- GOAL OF THE EXERCISE
Look below for the line containing "Jobs in Sector 20 Belapur, Navi Mumbai"; from there through the line containing "Field Sales Jobs in Belapur, Navi Mumbai (9)", both lines included, please set down each line exactly and nothing else.

___ EXTRACTED RECORDS ___

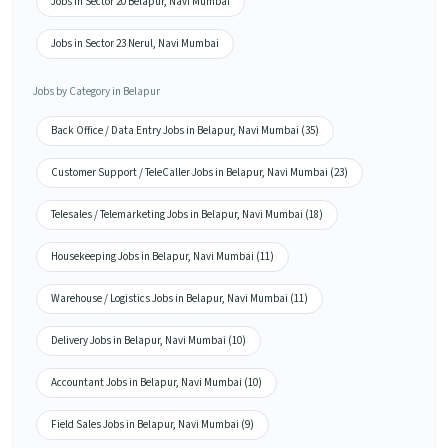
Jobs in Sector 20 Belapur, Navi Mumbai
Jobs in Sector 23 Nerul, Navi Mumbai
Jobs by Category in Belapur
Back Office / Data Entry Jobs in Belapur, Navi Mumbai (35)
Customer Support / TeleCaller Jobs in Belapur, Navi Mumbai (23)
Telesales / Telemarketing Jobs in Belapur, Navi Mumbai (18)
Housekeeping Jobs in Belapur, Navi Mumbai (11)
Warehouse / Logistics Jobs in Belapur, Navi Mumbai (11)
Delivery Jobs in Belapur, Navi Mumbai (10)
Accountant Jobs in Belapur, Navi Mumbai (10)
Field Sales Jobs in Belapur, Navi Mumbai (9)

___
___ EXTRACTED RECORDS ___

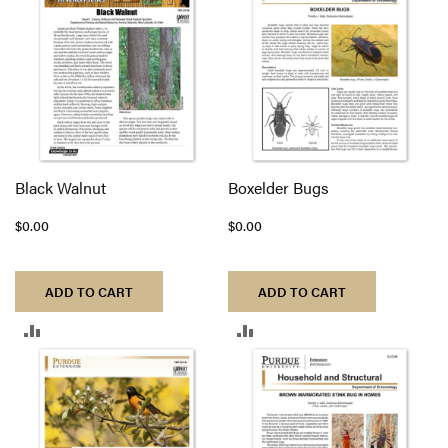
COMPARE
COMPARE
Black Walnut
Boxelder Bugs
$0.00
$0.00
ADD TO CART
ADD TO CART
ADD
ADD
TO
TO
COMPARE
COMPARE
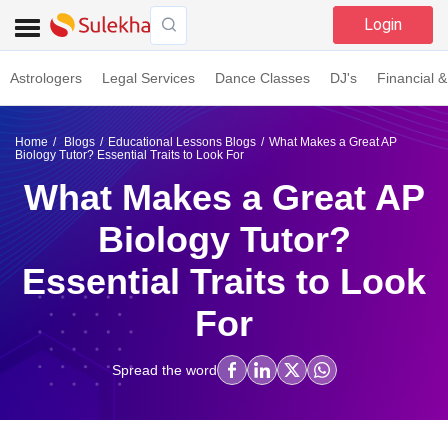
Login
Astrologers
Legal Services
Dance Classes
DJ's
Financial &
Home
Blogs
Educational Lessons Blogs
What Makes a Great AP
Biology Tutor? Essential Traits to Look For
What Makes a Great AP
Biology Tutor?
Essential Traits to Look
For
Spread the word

___

- WRITTEN ANSWER
Jobs in Sector 20 Belapur, Navi Mumbai
Jobs in Sector 23 Nerul, Navi Mumbai
Jobs by Category in Belapur
Back Office / Data Entry Jobs in Belapur, Navi Mumbai (35)
Customer Support / TeleCaller Jobs in Belapur, Navi Mumbai (23)
Telesales / Telemarketing Jobs in Belapur, Navi Mumbai (18)
Housekeeping Jobs in Belapur, Navi Mumbai (11)
Warehouse / Logistics Jobs in Belapur, Navi Mumbai (11)
Delivery Jobs in Belapur, Navi Mumbai (10)
Accountant Jobs in Belapur, Navi Mumbai (10)
Field Sales Jobs in Belapur, Navi Mumbai (9)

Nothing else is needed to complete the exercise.